M.I.A.’s fourth studio album "Matangi" is out today. The album has so far gotten mixed reviews. While the music blog Consequence of Sound calling it "a powerfully abrasive record that’s also M.I.A.’s best in years," Pitchfork gave it a tepid 6.5 rating and called it "limp" and perplexing."
But, as is often the case with any M.I.A. product, the packaging is just as important as what’s inside. The singer/rapper/designer sat down for an interview with NPR and talked about everything from her childhood to the song she’s written for her new album with Wikileaks founder Julian Assange. Among the most interesting parts of the interview is when M.I.A. talks about her reputation as a provactive artist.
Who told you to "F off," as you say? Where was that message coming from?

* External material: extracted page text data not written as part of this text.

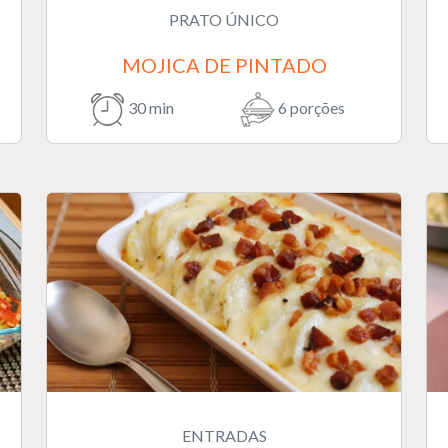
PRATO ÚNICO
MOJICA DE PINTADO
30 min
6 porções
ENTRADAS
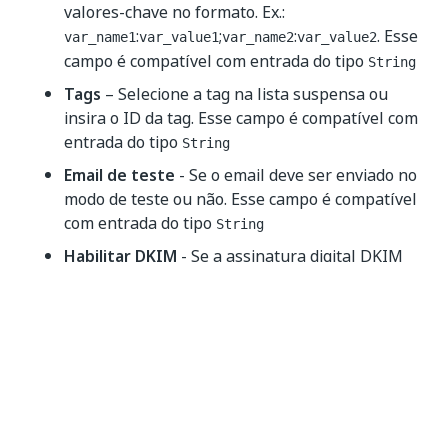
valores-chave no formato. Ex.:
:
;
:
. Esse
var_name1
var_value1
var_name2
var_value2
campo é compatível com entrada do tipo
String
Tags
– Selecione a tag na lista suspensa ou
insira o ID da tag. Esse campo é compatível com
entrada do tipo
String
Email de teste
- Se o email deve ser enviado no
modo de teste ou não. Esse campo é compatível
com entrada do tipo
String
Habilitar DKIM
- Se a assinatura digital DKIM
deve ser habilitada para mensagens de saída ou
não. Esse campo é compatível com entrada do
tipo
.
Boolean
Habilitar rastreamento
- Se o rastreamento
deve ser habilitado por mensagem ou não. Esse
campo é compatível com entrada do tipo
Boolean
.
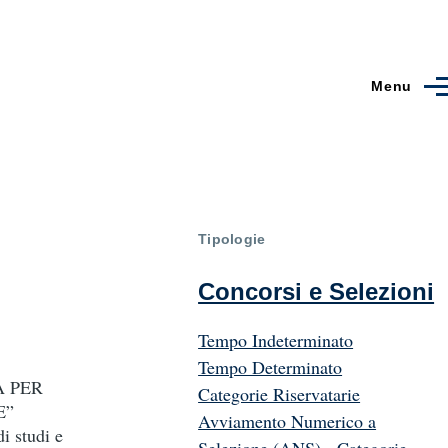
Menu
Tipologie
Concorsi e Selezioni
Tempo Indeterminato
Tempo Determinato
A PER
Categorie Riservatarie
E”
Avviamento Numerico a
studi e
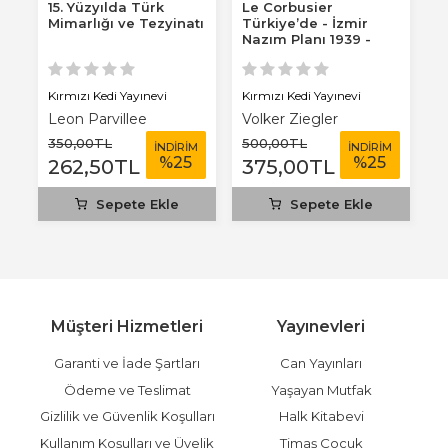
ta
15. Yüzyılda Türk
Le Corbusier
B
Mimarlığı ve Tezyinatı
Türkiye’de - İzmir
Nazım Planı 1939 -
1949
Kırmızı Kedi Yayınevi
Kırmızı Kedi Yayınevi
Kı
Leon Parvillee
Volker Ziegler
G
350
,00
TL
500
,00
TL
1
M
İNDİRİM
İNDİRİM
%
25
%
25
262
,50
TL
375
,00
TL
9
Sepete Ekle
Sepete Ekle
Müşteri Hizmetleri
Yayınevleri
Garanti ve İade Şartları
Can Yayınları
Ödeme ve Teslimat
Yaşayan Mutfak
Gizlilik ve Güvenlik Koşulları
Halk Kitabevi
Kullanım Koşulları ve Üyelik
Timaş Çocuk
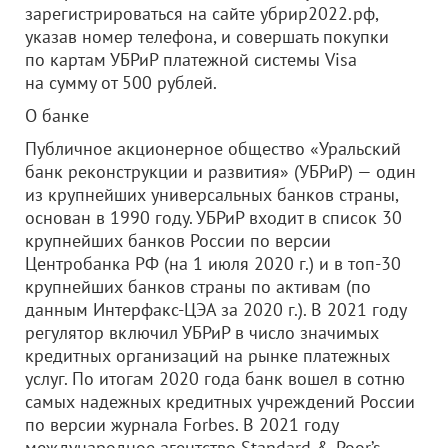
зарегистрироваться на сайте убрир2022.рф,
указав номер телефона, и совершать покупки
по картам УБРиР платежной системы Visa
на сумму от 500 рублей.
О банке
Публичное акционерное общество «Уральский
банк реконструкции и развития» (УБРиР) — один
из крупнейших универсальных банков страны,
основан в 1990 году. УБРиР входит в список 30
крупнейших банков России по версии
Центробанка РФ (на 1 июля 2020 г.) и в топ-30
крупнейших банков страны по активам (по
данным Интерфакс-ЦЭА за 2020 г.). В 2021 году
регулятор включил УБРиР в число значимых
кредитных организаций на рынке платежных
услуг. По итогам 2020 года банк вошел в сотню
самых надежных кредитных учреждений России
по версии журнала Forbes. В 2021 году
международное агентство Standard & Poor’s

Well, that’s kind of what the New York Times article was about: It was a government official and my ex-boyfriend discrediting what I was saying, and everyone got behind them. So it was really confusing to me because I was like, "Well, what’s the difference?" One is a story where an American person goes to Uganda and picks out the story, puts it into context and then uploads it to YouTube, and then a lot of Americans can understand it. And me, I can be in the same category as Jacob, but I did the journey myself — nobody had to come to my village and save me and articulate my story. I’d learned the language myself, I built the platform myself, got to a microphone myself, got nominated for a Grammy and an Oscar the same month, to make the biggest platform possible in America. Then I told the story — and it didn’t translate. A lot of people were like, "Just make music; don’t talk about politics." But I was in a very difficult position: I was the only Tamil rapper [on the international stage], so when a whole bunch of Tamil people were dying, I had to tell you about it.
A last question strikes me: A lot of people describe you as provocative. Is that a fair label?
Well, I don’t know. The thing is, is that a thing about them or is it a thing about me? I don’t intentionally go, "What is provocative?" and try to do that. I just do stuff and people go, "That’s provocative." Maybe because sometimes I’m super-ignorant — and sometimes they’re super-ignorant.